Poi Miss Parker prese in mano il biglietto bianco, un cartoncino ruvido al tatto con una scritta nera fatta in fretta, su cui era annotato il numero di cellulare di Faith. Lo osservò un attimo, rigirandolo pensierosa tra le dita, poi compose il numero.
Cornovaglia. Inghilterra.
La biblioteca del Concilio degli Osservatori poteva a ben diritto essere definita immensa. Conteneva migliaia di volumi su magia, mitologia, scienza ed arte occulta. Libri che erano stati raccolti in secoli, a costo di enormi sforzi, non solo di natura economica. Tra quegli scaffali ne si potevano trovare alcuni unici, dati per scomparsi o distrutti dal resto del mondo e conservati segretamente lì. Era la biblioteca più vasta sulla materia.
Od almeno, la più vasta raccolta di informazioni conosciuta su quel mondo che non esisteva.
Molti studiosi la ritenevano un vero e proprio santuario, quasi un luogo di culto, e gli immensi saloni, alternativamente illuminati od immersi nella penombra, gli altissimi soffitti, affrescati o dagli splendidi stucchi, assieme ai pavimenti di lucido marmo grigio, non potevano che dare ragione a questa impressione.
E, come in tutte le biblioteche del mondo, vi regnava il silenzio.
Grande ed importante come era, non risultava mai deserta, ci sarebbe sempre stato qualche ricercatore al suo interno, sepolto in mezzo ai libri o nascosto in una sala di lettura appartata, che approfondiva questo fatto o quella magia. Era comunque difficile incontrare dei lettori dopo le cinque, orario in cui i più andavano a casa, ed i saloni erano così vasti da apparire spesso abbandonati.
In una di quelle sale di lettura, quella riservata ai dirigenti del consiglio, e per questo la più lussuosa e confortevole, Magdalene e Travers si erano dati appuntamento. Lì era conservata la copia di tutti i Diari degli Osservatori e le Cronache degli Osservatori. Quella collezione era la vera memoria del consiglio, la memoria ufficiale degli atti compiuti e degli eventi accaduti, e per questo era custodita con la massima cura, in quel luogo dove le tradizioni erano la legge.
Quando entrò, Quentin trovò Marlin ad aspettarlo, assorta nella lettura di un pregiato volume dalla copertina di pelle marrone, un Diario quindi, le Cronache erano contenute in libri dalla copertina di pelle rossa.

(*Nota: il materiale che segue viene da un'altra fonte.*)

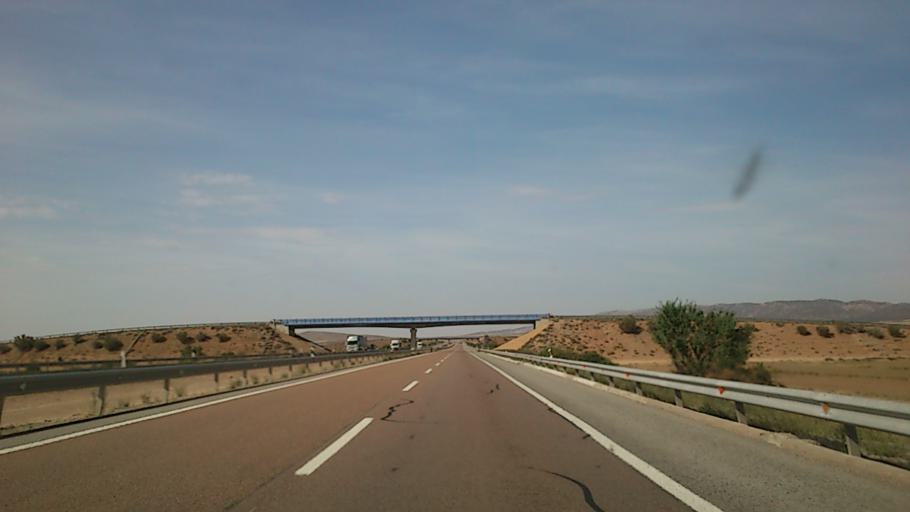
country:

Travers si avvicinò in silenzio aspettando che l’altra alzasse lo sguardo dal libro che stava leggendo e prendesse atto della sua presenza. Invece, completamente ignorato, si accomodò nella poltrona di fronte all’unica occupata della sala.
Appena si fu seduto, Magdalene girò con cura una pagina del manoscritto, quasi assaporandone il rumore della carta che si propagava nell’ambiente, e cominciò a leggere ad alta voce.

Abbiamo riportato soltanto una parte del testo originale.